Design of Cathode Ray Tubes

The following section presents some brief recommendations on the requirements, which should be placed on CRTs, currently the most common form of informa­tion presentation aid in the computer control system. The basic design features of a CRT are that the information shall be visible and easy to read. It is important to choose a suitable coding and presentation of information for particular applications. These points are dealt with in Section 3.4. The following recommendations assume a screen with a dark background and light text. This form of CRT demands very care­ful planning of the lighting (see Chapter 7). There is much to suggest that screens with dark text on a light background give a better result if one can avoid the problems of flicker, which easily occur on light screens (Berns and Herring, 1985).

Some approximate guidelines are given below:

1. Clarity

a. Luminance—Minimum 85 cd/m2 for characters (250 asb),[5] with an optimum of 171 cd/m2 (500 asb).

b. Contrast—The optimal character contrast is 94%, but down to 90% is acceptable.

c. Light/dark characters—If flickering can be avoided, dark characters on a light background are preferable. Otherwise, and if other environmen­tal conditions are suitable, light characters on a dark background can be accepted.

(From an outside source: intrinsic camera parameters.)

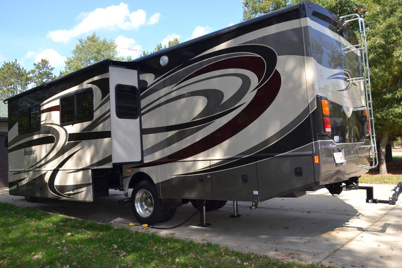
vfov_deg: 43.6
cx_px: 190
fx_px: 335
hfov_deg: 61.9
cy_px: 121
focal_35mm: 30
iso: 100
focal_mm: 18
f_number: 5.6
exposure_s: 1/200
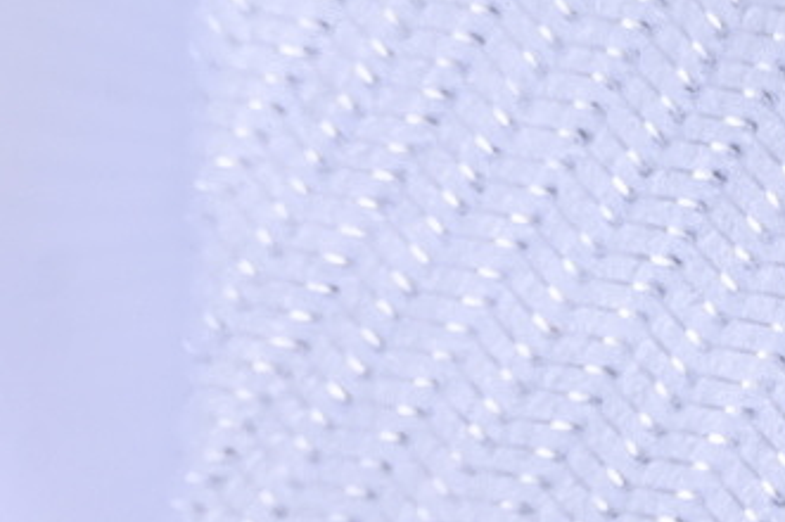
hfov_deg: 8.2
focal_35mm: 245
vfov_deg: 5.6
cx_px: 1186
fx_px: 5337
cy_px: 527
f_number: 7.1
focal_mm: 50
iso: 160
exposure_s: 1/100
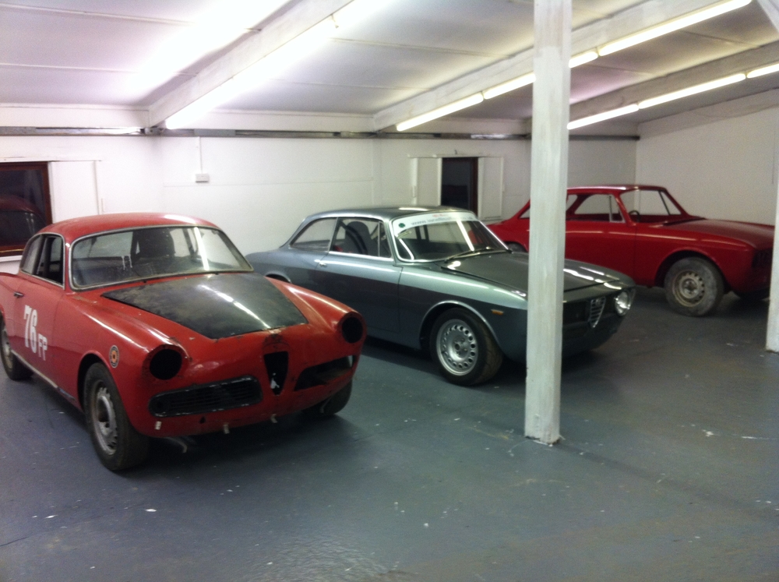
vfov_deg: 40.6
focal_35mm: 35
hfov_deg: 52.7
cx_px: 390
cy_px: 291
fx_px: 787
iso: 125
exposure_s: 1/15
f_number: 2.8
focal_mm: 3.85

d. Flickering—For the optimal luminance level of 171 cd/m2, a frame regeneration rate of at least 50 Hz is required. Certain types of phos­phor (e. g., p-20) may need higher frame rates, up to and even over 60 Hz (frequencies of 60 Hz may interfere with mains electrical frequencies of 50 Hz in Europe and other places).

2. Legibility

a. Character size—The height varies between 16 and 27 minutes of arc (visual angle), a width-to-height ratio of 0.75, and a ratio of height to thickness of the strokes making up the characters of between 10:1 and 6:1.

b. Character shape—A dot matrix using 9 x 7 points produces the best symbols. There are many different ways of designing letters and num­bers and it is not always clear which is the best. It is, however, important to choose types that do not cause confusion between letters and num­bers, as in O and Q, T and Y, S and 5, I with 2 and K, I and 1, O with 8 and 0.

c. Resolution—Ten raster lines per character height and more for nonal­phanumeric characters.

d. Character separation—50% of character height and 100% between lines.

e. Reading distance—For characters of 3.2 mm in height, a reading dis­tance of 69 cm is acceptable. In most practical applications, the read­ing distance is determined by the height of the characters. The screen should be read from directly in front; angles of more than 30° from the optimum considerably reduce legibility.

f. Colour— Colours that lie well outside the optimum visual spectrum must be avoided, particularly those in the blue ultraviolet (UV) region. Colours in the yellow-green range are good.

g. Flashing (e. g., to gain attention)—A 3-Hz flashing frequency has no adverse effect on legibility.

h. Cursors—A rectangular cursor with a 3-Hz flashing rate is thought to be best.

3. Coding

Coding improves performance considerably, especially for simple informa­tion processing tasks.

a. Colour coding—Best for localisation, calculation, and comparison of different information.

b. Alphanumeric codes—For recognition and identification of informa­tion, these are the best. Colour coding is the next best. Coding is of little or no help in quantifying or size estimation.

c. Components—A code should not comprise more than seven different components (e. g., seven letters or numbers). The fewer components the code uses, the better. The efficiency of the coding must be seen in rela­tion to the total construction of pictures on the screen.

d. Code groups—Different groups of codes, each consisting of compo­nents, should, if possible, not contain the same components.

4. Construction of Picture on the Screen

The basic issue in the determination and design of the picture is the func­tion that is to be fulfilled. The following information may be used to pro­vide certain guidelines (see also Section 3.3):

a. Digital presentation is best for quantitative information.

b. Pointers on circular scales are best for showing changes.

c. Vertical and circular scales with moving pointers are good for check readings.

d. Chart recorders are valuable for seeing instrument faults and for obtain­ing a rapid impression of the system’s response.

Diagrams are often preferable to graphs. Histograms are especially easy to read. Curves, however, are preferable for reading trends. Several curves can be presented to advantage for comparisons between several variables. Here, semigraphic screens are better, but x/y screens are to be preferred above all.